- **TASK DETAILS**
Every record shown below should be duplicated exactly.

- **INPUT FOR THIS TASK**
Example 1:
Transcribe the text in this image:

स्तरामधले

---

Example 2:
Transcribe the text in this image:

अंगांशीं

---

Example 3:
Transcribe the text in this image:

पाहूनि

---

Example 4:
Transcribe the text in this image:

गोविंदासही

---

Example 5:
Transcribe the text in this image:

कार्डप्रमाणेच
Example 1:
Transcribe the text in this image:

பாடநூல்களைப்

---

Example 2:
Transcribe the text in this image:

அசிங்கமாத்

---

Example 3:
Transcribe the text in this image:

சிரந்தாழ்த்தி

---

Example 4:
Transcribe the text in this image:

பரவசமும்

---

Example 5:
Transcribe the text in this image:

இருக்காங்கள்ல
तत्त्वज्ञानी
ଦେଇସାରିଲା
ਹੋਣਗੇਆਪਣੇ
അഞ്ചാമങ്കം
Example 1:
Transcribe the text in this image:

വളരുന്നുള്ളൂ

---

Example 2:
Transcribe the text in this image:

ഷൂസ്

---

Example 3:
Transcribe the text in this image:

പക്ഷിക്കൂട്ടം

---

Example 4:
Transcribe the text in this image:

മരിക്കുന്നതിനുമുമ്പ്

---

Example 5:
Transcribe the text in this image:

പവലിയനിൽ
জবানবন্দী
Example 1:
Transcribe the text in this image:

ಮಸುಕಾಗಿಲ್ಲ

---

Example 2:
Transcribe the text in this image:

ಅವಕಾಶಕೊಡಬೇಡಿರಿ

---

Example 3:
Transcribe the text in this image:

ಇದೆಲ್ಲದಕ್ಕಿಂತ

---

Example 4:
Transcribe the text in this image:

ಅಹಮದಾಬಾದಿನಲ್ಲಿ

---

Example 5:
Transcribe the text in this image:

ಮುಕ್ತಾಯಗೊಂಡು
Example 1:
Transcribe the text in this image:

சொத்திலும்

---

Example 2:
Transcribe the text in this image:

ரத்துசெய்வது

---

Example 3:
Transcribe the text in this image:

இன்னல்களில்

- **THE ANSWER**
Example 1:
Transcribe the text in this image:

स्तरामधले

---

Example 2:
Transcribe the text in this image:

अंगांशीं

---

Example 3:
Transcribe the text in this image:

पाहूनि

---

Example 4:
Transcribe the text in this image:

गोविंदासही

---

Example 5:
Transcribe the text in this image:

कार्डप्रमाणेच
Example 1:
Transcribe the text in this image:

பாடநூல்களைப்

---

Example 2:
Transcribe the text in this image:

அசிங்கமாத்

---

Example 3:
Transcribe the text in this image:

சிரந்தாழ்த்தி

---

Example 4:
Transcribe the text in this image:

பரவசமும்

---

Example 5:
Transcribe the text in this image:

இருக்காங்கள்ல
तत्त्वज्ञानी
ଦେଇସାରିଲା
ਹੋਣਗੇਆਪਣੇ
അഞ്ചാമങ്കം
Example 1:
Transcribe the text in this image:

വളരുന്നുള്ളൂ

---

Example 2:
Transcribe the text in this image:

ഷൂസ്

---

Example 3:
Transcribe the text in this image:

പക്ഷിക്കൂട്ടം

---

Example 4:
Transcribe the text in this image:

മരിക്കുന്നതിനുമുമ്പ്

---

Example 5:
Transcribe the text in this image:

പവലിയനിൽ
জবানবন্দী
Example 1:
Transcribe the text in this image:

ಮಸುಕಾಗಿಲ್ಲ

---

Example 2:
Transcribe the text in this image:

ಅವಕಾಶಕೊಡಬೇಡಿರಿ

---

Example 3:
Transcribe the text in this image:

ಇದೆಲ್ಲದಕ್ಕಿಂತ

---

Example 4:
Transcribe the text in this image:

ಅಹಮದಾಬಾದಿನಲ್ಲಿ

---

Example 5:
Transcribe the text in this image:

ಮುಕ್ತಾಯಗೊಂಡು
Example 1:
Transcribe the text in this image:

சொத்திலும்

---

Example 2:
Transcribe the text in this image:

ரத்துசெய்வது

---

Example 3:
Transcribe the text in this image:

இன்னல்களில்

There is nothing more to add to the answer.